As Ontario’s largest credit union, Meridian knows well what it takes to help its members grow. And in the process of supporting more than a quarter of a million people enriching their lives and their businesses from Windsor to Ottawa, the community-centric credit union has also grown and now employs more than 1,500 people in several branches and various commercial and corporate offices throughout the region. So when the employees who worked at its Toronto-based corporate office began to outgrow their space in a building in the downtown core several years ago, Meridian applied the same business ethos it relies on to support its Members as the driving force behind the design of a new office environment that would reinforce the well-being of its employees and help them to function effectively.

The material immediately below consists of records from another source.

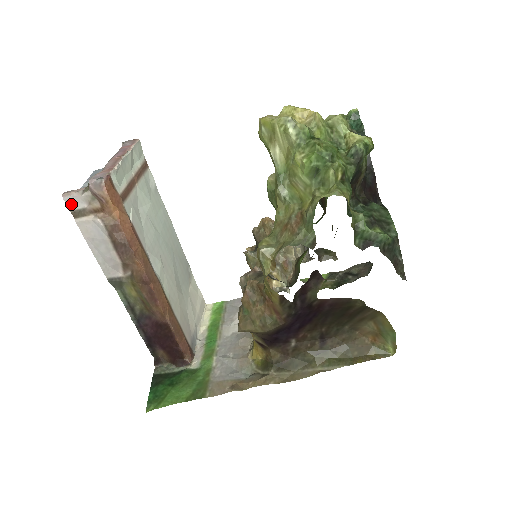
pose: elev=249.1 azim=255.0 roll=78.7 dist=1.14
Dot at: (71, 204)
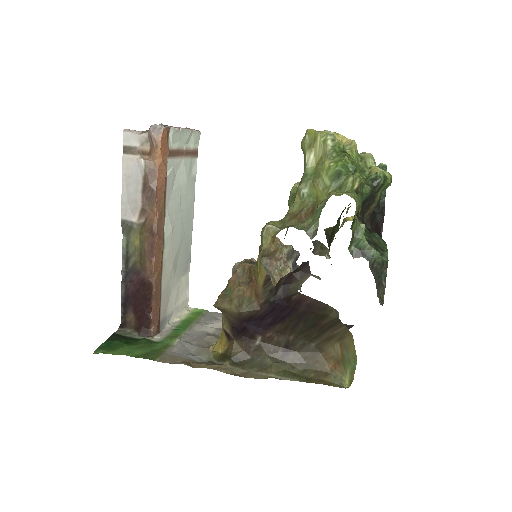
Dot at: (127, 140)
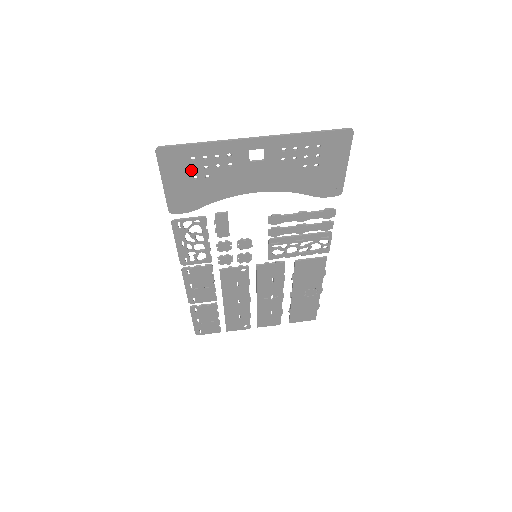
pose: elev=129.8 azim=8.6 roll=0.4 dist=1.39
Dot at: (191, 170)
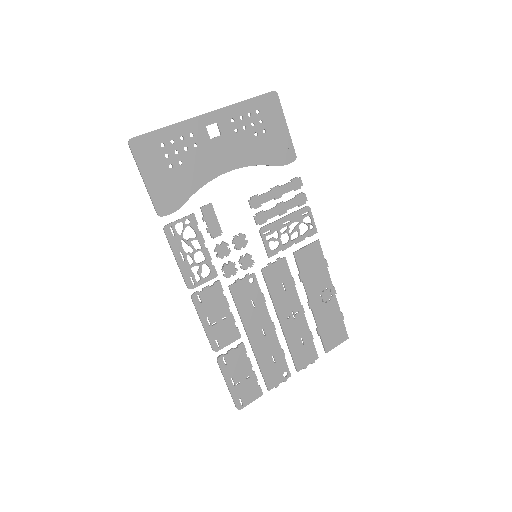
Dot at: (164, 158)
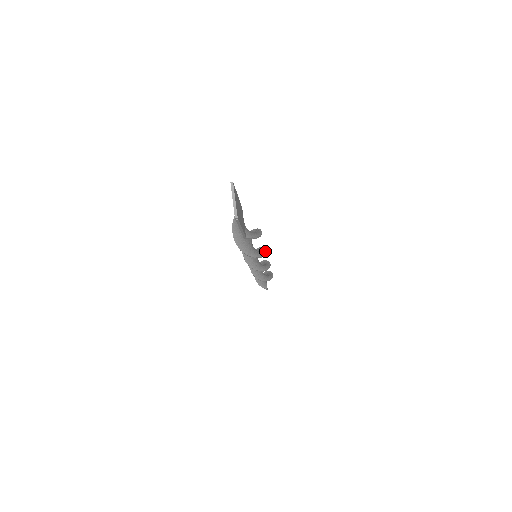
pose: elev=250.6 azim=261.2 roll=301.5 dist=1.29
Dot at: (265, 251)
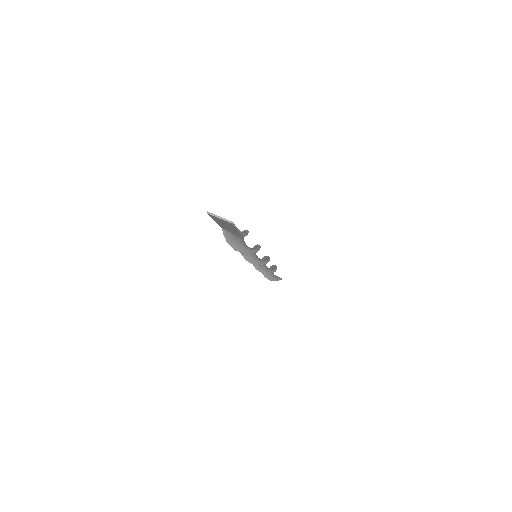
Dot at: (257, 245)
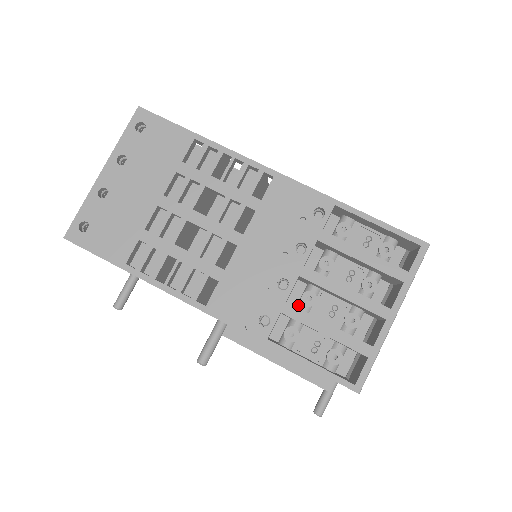
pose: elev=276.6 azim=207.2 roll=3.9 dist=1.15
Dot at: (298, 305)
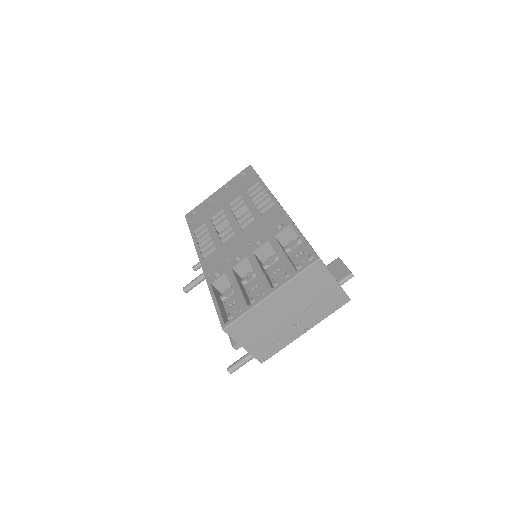
Dot at: (243, 279)
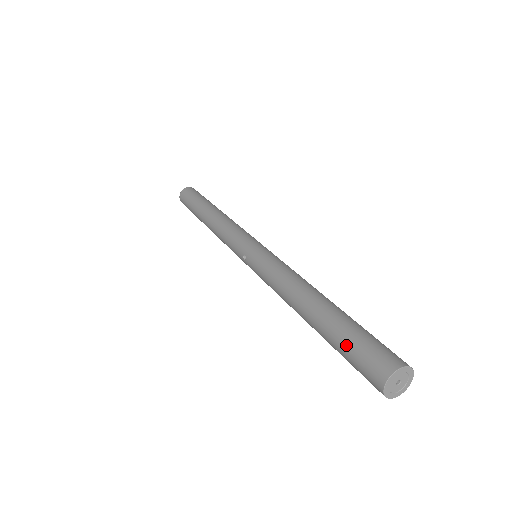
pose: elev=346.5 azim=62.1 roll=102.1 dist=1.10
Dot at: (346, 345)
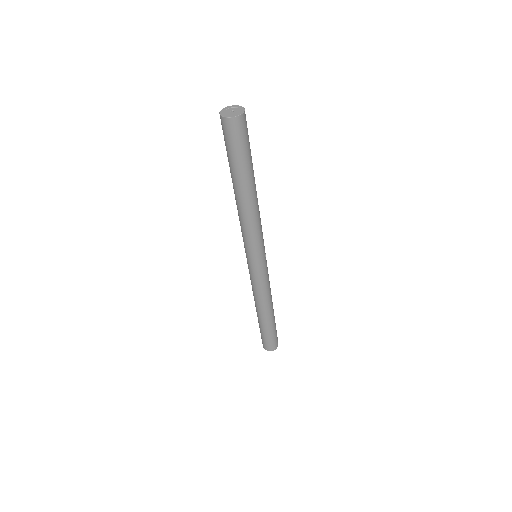
Dot at: occluded
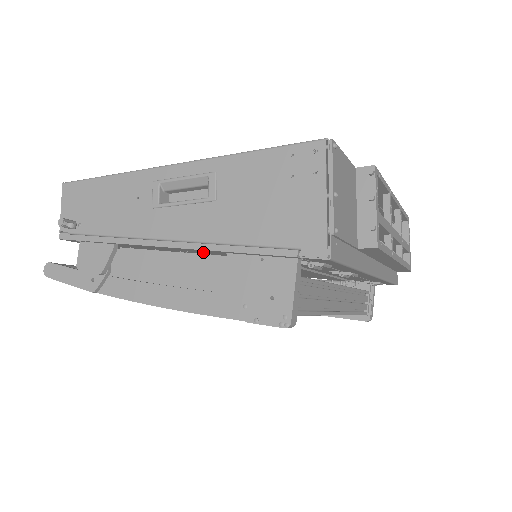
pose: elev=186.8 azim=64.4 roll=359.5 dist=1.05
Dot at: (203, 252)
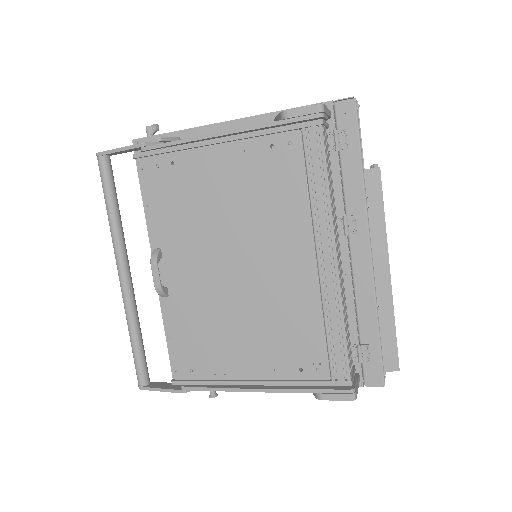
Dot at: occluded
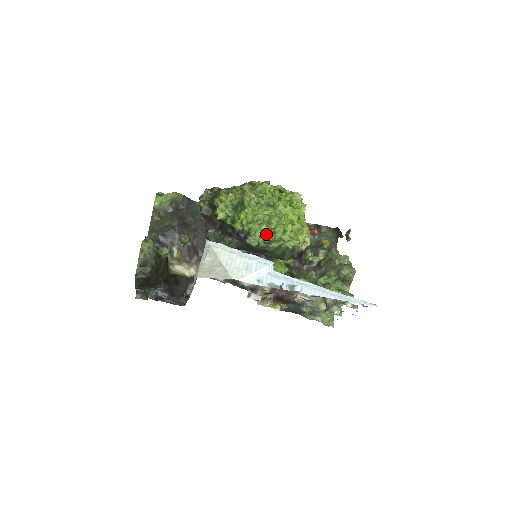
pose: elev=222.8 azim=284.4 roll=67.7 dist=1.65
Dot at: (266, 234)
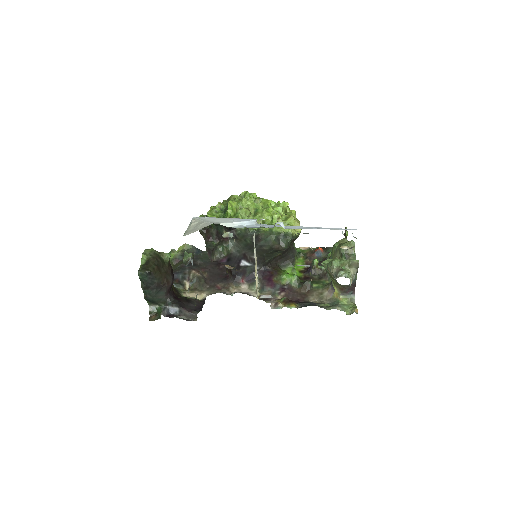
Dot at: occluded
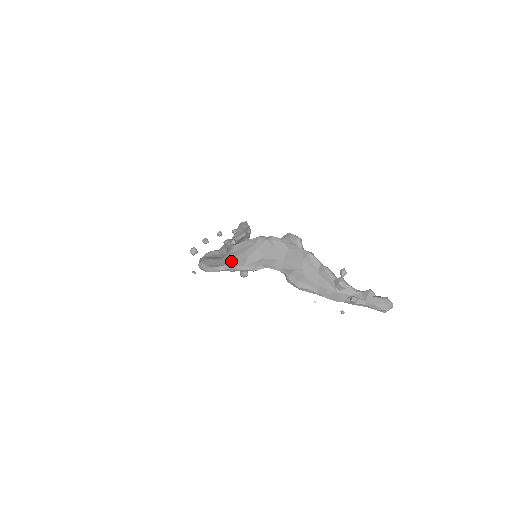
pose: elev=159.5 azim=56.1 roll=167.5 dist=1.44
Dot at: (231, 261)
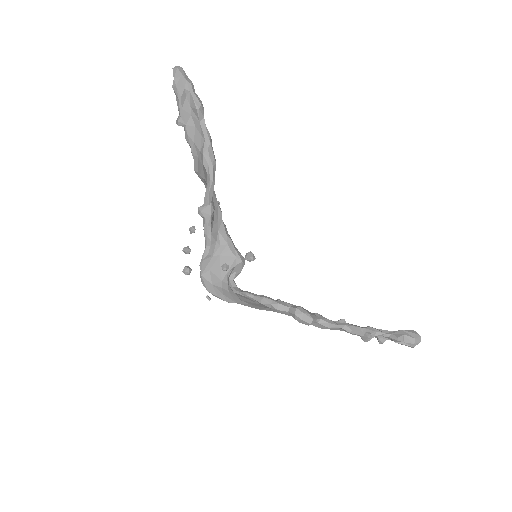
Dot at: (241, 303)
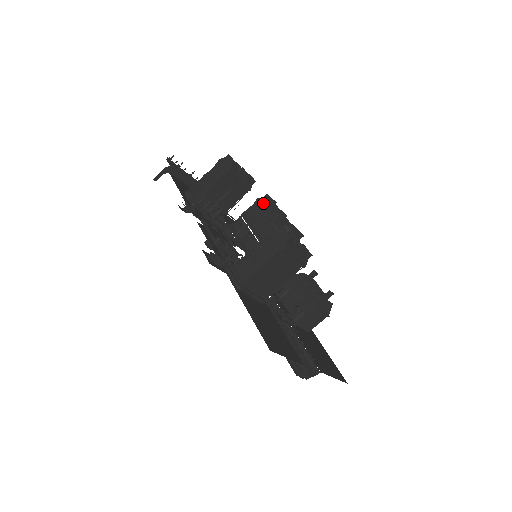
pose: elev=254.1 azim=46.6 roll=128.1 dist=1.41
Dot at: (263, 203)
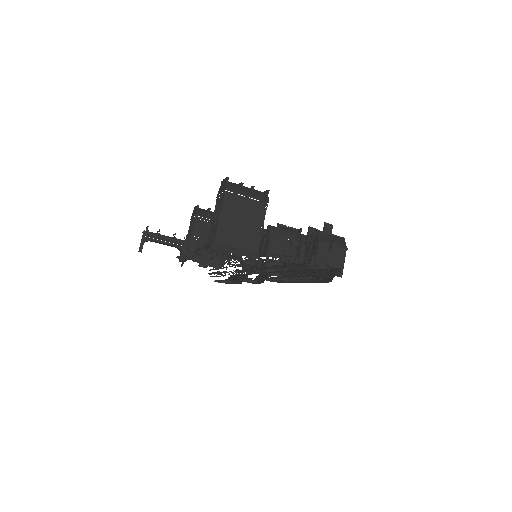
Dot at: occluded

“As we undertook a location search five years ago, we made the decision that moving out of the core was more aligned with who we were as a community credit union,” says Sandy Brown, vice president of real estate and property management for Meridian. As a result, the company relocated its corporate office to suburban Toronto West to be closer to the community it serves and to its sister corporate office in St. Catharines. “Our functional goals included creating an environment that linked to our evolving business, supporting our employees’ well-being from a social and physical perspective, and reflecting our leadership and cultural values,” says Claudine Chess, senior human resources business partner for Meridian. Among the plus points of the new light-filled 33,000-square-foot space the company chose for the 150 Toronto corporate office employees were expansive views of the nearby surroundings, including greenery, Lake Ontario, and the Toronto skyline in the distance. Situated on the 6th and 7th floors of a 1980s LEED Gold certified building, the offices were also in a place where Meridian “could stake claim,” says Chess, noting that “Meridian was founded on the idea of neighborhood banking,” and the new setting would allow easy access to the people who lived in condos or worked in small businesses or for commercial developers nearby.
Recognizing that the extended commute to the new office setting would likely meet with resistance among many of the employees, the transition team involved in spearheading the design of the new offices was keen on creating spaces that would inspire a sense of comfort and well-being for the employees—especially those who would have to travel an hour or more to get to work. So designing an appealing environment with varied spaces and tools to ease various work-related tasks was critical. “We wanted them to have choices with equipment like headsets or sit-stand workstations, because in today’s work environment sitting is thought of as the new smoking and we wanted employee well-being to be front and center,” says Chess. Since many of the company’s mobile workers often work from home as well as the office, they also wanted to include characteristics that would echo a home environment. “From a wellness perspective we relied on an analogy to inform the design, which offered a choice of spaces that you’d intuitively use for different kinds of tasks in a home,” says Chess. “A dining table for concentrated work, for example, or a comfortable chair for reflective reading, or room to pace around during a conference call.”
Another essential ingredient for the team, who worked with Toronto-based interior designers Bullock + Associates on the design of the new offices, was to support a sense of well-being by embracing the uplifting influence of nature beyond the light, greenery, and inspiring views. Interestingly, the team had been introduced to Interface products and the underlying point of view that drives its designs, and they chose to rely on a mix of its nature-inspired carpets as the launching point for the entire design of the office space. “Early on in the design phase we were presented with Interface’s Human Nature™ collection of products and we fell in love with the sustainability story behind the line and used it to inspire the look of our whole office,” says Brown. “We also saw it as an opportunity to demonstrate our commitment to communities,” adds Sarah Rea, Meridian’s senior manager of corporate social responsibility, noting that the building’s LEED Gold environmental standard and the materials choices in the office align to the goals the company aims to achieve.